Kushoniyon District (Район Кушониён/Кушониёнский район; Ноҳияи Кӯшониён, before 2018: Bokhtar District) is a district in Khatlon Region, Tajikistan, surrounding the regional capital Qurghonteppa (Bokhtar). Its administrative capital is the town of Ismoili Somoni (pop. 8,500). The population of Kushoniyon District is 245,900 (January 2020 estimate).

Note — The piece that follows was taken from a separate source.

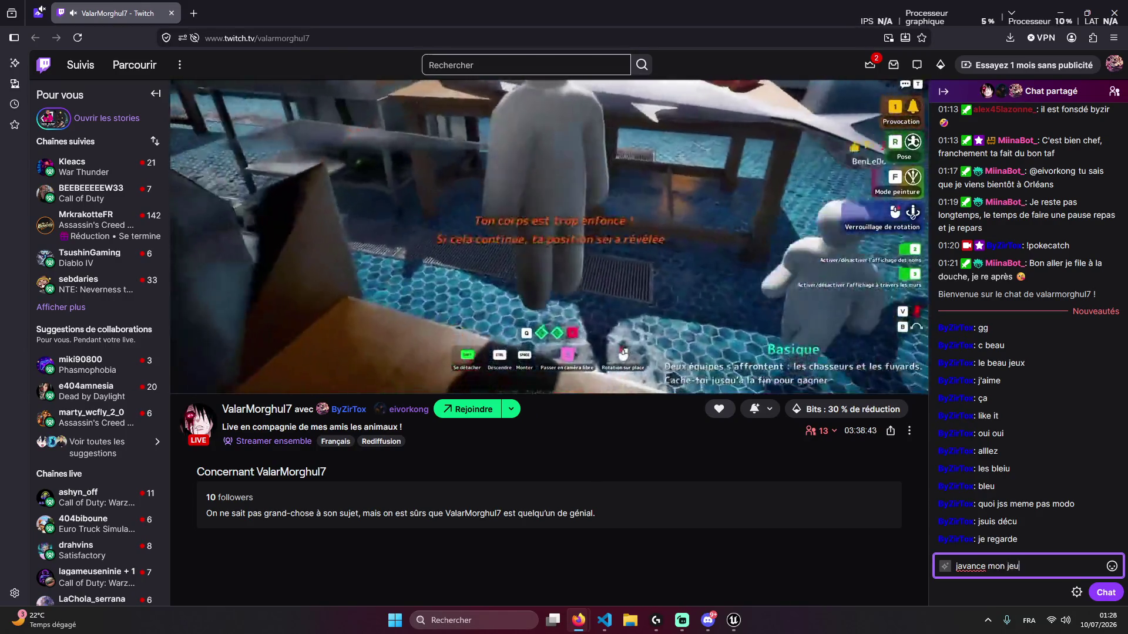
{"action": "key", "text": "Return"}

==Administrative divisions==
The district has an area of about 600 km2 and is divided administratively into three towns and five jamoats. They are as follows:

| Jamoat | Population (Jan. 2015) |
|---|---|
| Bokhtariyon (town) | 6,700 |
| Bustonqala | 4,300 |
| Ismoili Somoni | 7,800 |
| Mehnatobod | 34,201 |
| Navbahor | 18,281 |
| Oriyon | 10,392 |
| Sarvati Istiqlol | 33,071 |
| Zargar | 49,235 |

==History==
On 7 January 1944 the district was created under the named Oktyabr District (ноҳияи Октябр) was created in the Qurghonteppa Oblast. On 6 January 1965 the District was renamed to Kommunisti District (ноҳияи Коммунистӣ). Then in 1990 the district was renamed to Bokhtar District. And finally in 2018 - to Kushoniyon District.

==Geology==
Bokhtar area forms part of Amu Darya basin. This basin has been estimated to contain vast reserves of oil, natural gas and condensate.